Nat Commun. 2010 Aug 10;1:53. doi: 10.1038/ncomms1055.
Soil microorganisms dominate terrestrial biogeochemical cycles; however, we know very little about their spatial distribution and how changes in the distributions of specific groups of microbes translate into landscape and global patterns of biogeochemical processes. In this paper, we use a nested sampling scheme at scales ranging from 2 to 2,000 m to show that bacteria have significant spatial autocorrelation in community composition up to a distance of 240 m, and that this pattern is driven by changes in the relative abundance of specific bacterial clades across the landscape. Analysis of clade habitat distribution models and spatial co-correlation maps identified soil pH, plant abundance and snow depth as major variables structuring bacterial communities across this landscape, and revealed an unexpected and important oligotrophic niche for the Rhodospirillales in soil. Furthermore, our global analysis of high-elevation soils from the Andes, Rockies, Himalayas and Alaskan range shows that habitat distribution models for bacteria have a strong predictive power across the entire globe.

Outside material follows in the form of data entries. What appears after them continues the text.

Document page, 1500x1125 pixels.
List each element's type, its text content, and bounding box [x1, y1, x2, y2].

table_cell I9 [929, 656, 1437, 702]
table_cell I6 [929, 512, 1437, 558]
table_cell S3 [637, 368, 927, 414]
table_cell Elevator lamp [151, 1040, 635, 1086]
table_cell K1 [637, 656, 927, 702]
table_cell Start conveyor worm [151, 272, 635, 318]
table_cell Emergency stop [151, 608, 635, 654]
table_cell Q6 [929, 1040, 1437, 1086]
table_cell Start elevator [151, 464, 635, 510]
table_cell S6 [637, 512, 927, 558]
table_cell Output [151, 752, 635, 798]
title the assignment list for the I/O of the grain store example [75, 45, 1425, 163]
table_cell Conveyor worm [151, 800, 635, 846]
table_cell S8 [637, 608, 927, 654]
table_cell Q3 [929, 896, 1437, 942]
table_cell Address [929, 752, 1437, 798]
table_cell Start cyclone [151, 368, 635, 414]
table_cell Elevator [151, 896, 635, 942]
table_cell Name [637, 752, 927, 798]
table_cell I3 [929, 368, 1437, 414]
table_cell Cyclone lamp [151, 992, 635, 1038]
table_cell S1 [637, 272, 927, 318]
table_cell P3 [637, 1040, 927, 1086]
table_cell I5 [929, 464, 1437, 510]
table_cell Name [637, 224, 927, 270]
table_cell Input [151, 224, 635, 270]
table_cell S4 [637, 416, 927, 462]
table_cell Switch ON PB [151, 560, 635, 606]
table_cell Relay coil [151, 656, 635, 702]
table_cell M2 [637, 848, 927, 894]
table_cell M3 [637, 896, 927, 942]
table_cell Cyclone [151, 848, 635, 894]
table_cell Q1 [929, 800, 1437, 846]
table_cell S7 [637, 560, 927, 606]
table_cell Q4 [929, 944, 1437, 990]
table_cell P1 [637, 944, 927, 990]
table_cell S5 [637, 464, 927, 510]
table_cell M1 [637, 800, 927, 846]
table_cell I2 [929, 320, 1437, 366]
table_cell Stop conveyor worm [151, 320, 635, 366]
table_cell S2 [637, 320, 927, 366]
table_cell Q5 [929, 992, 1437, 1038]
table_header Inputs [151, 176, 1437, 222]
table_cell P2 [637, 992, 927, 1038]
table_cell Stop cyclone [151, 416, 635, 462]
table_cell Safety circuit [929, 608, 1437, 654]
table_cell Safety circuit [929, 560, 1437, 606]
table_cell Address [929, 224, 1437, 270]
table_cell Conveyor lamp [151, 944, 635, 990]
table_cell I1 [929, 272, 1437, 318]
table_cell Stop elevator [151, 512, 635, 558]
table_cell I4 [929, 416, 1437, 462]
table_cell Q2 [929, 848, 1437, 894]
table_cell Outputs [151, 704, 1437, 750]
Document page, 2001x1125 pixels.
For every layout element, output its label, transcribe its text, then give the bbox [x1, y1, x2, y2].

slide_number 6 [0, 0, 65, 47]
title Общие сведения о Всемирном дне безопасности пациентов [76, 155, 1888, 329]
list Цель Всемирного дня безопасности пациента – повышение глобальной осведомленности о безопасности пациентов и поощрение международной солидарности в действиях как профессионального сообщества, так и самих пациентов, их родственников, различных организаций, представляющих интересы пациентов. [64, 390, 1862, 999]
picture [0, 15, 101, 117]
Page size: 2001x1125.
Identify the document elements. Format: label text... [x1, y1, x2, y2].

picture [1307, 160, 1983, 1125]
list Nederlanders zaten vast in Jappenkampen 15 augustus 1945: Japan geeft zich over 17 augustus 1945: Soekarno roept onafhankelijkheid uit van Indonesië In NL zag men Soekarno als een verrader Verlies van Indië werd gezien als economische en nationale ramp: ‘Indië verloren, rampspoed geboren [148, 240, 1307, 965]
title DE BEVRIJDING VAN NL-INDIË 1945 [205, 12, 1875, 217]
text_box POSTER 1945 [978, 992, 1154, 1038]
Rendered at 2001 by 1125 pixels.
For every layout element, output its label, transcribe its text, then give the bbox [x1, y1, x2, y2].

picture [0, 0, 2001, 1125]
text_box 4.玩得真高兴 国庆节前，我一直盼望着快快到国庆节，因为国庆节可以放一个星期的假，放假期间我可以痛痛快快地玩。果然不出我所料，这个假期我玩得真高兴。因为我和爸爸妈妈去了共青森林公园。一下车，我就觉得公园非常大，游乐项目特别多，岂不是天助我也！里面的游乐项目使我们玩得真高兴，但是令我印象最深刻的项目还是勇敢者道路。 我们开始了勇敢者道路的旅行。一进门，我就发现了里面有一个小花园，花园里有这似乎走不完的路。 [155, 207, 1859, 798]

土壤微生物主导着陆地生物地球化学循环;然而,我们对它们的空间分布知之甚少,也不知道特定微生物群体分布的变化如何转化为景观和全球生物地球化学过程模式。在本文中,我们使用嵌套采样方案在 2 到 2000 米的范围内进行采样,结果表明,细菌的群落组成在 240 米的距离内具有显著的空间自相关,这种模式是由景观中特定细菌类群的相对丰度变化驱动的。对类群生境分布模型和空间共相关图的分析确定了土壤 pH 值、植物丰度和雪深是塑造该景观中细菌群落的主要变量,并揭示了土壤中 Rhodospirillales 一个出乎意料的重要贫营养生态位。此外,我们对安第斯山脉、落基山脉、喜马拉雅山脉和阿拉斯加地区高海拔土壤的全球分析表明,细菌的生境分布模型在全球范围内具有很强的预测能力。